_REQUIRED ACTION_. Count the lines below that contain the string "令和元年". Give only the number.

[INPUT FOR THIS TASK — start]

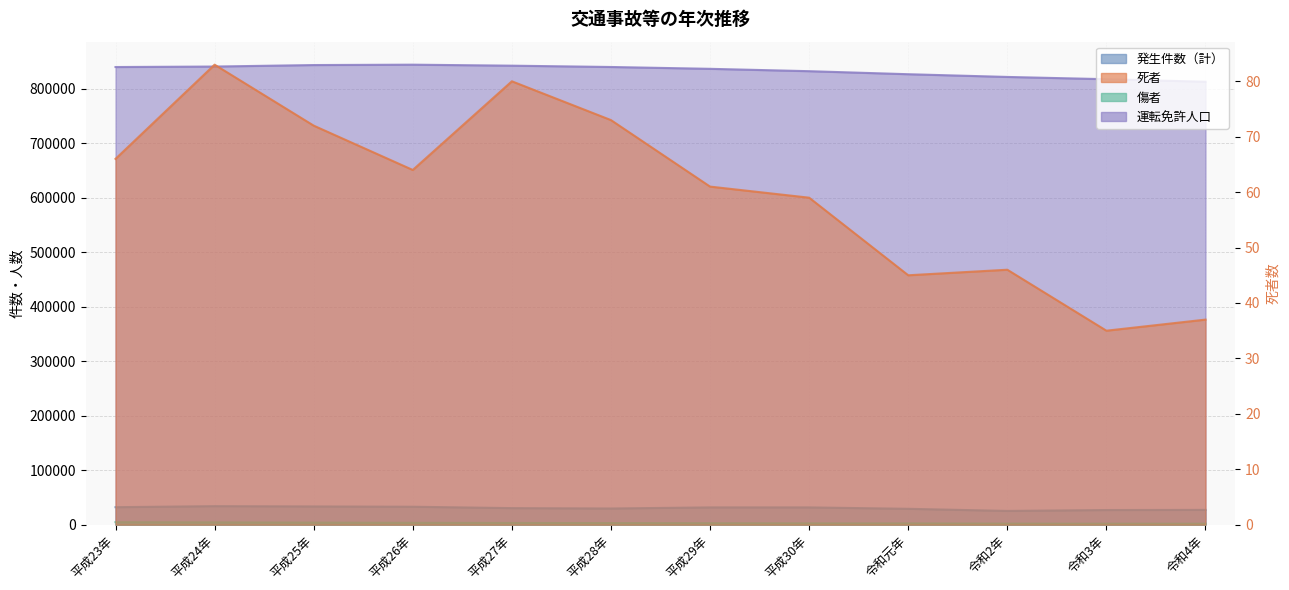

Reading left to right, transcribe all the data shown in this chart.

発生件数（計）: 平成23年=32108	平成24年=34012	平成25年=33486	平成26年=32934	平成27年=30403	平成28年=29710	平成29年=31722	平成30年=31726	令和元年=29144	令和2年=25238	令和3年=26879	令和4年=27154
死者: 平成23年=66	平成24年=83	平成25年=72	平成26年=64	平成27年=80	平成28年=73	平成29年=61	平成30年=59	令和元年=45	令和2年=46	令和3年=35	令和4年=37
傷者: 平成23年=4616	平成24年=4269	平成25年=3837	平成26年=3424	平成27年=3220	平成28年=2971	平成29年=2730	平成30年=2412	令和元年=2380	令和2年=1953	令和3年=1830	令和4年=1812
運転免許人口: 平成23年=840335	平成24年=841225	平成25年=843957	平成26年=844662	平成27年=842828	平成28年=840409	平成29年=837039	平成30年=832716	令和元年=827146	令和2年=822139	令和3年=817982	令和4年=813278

[INPUT FOR THIS TASK — finish]
[INPUT FOR THIS TASK — start]

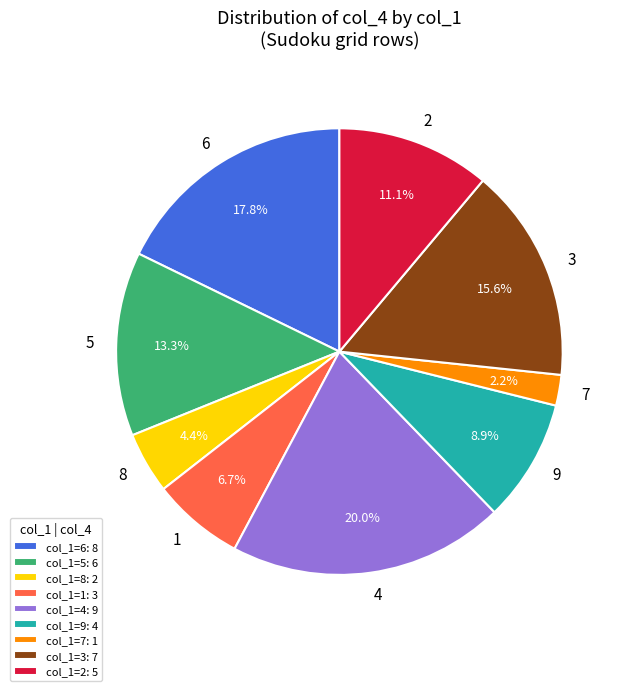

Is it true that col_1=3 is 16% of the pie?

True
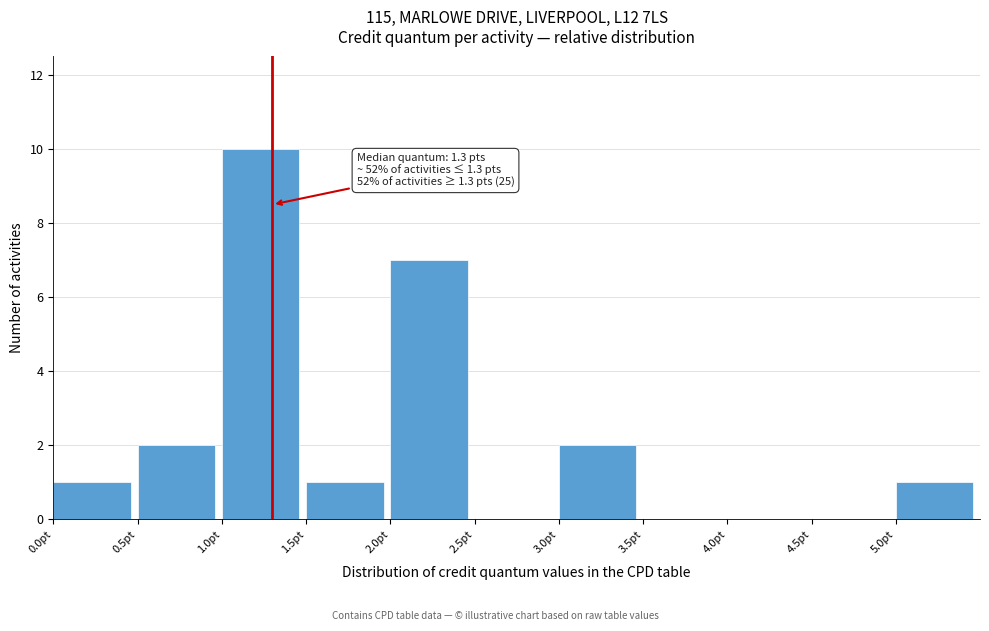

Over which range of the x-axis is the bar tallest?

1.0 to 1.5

[INPUT FOR THIS TASK — finish]

_ANSWER TO THIS TASK_. 4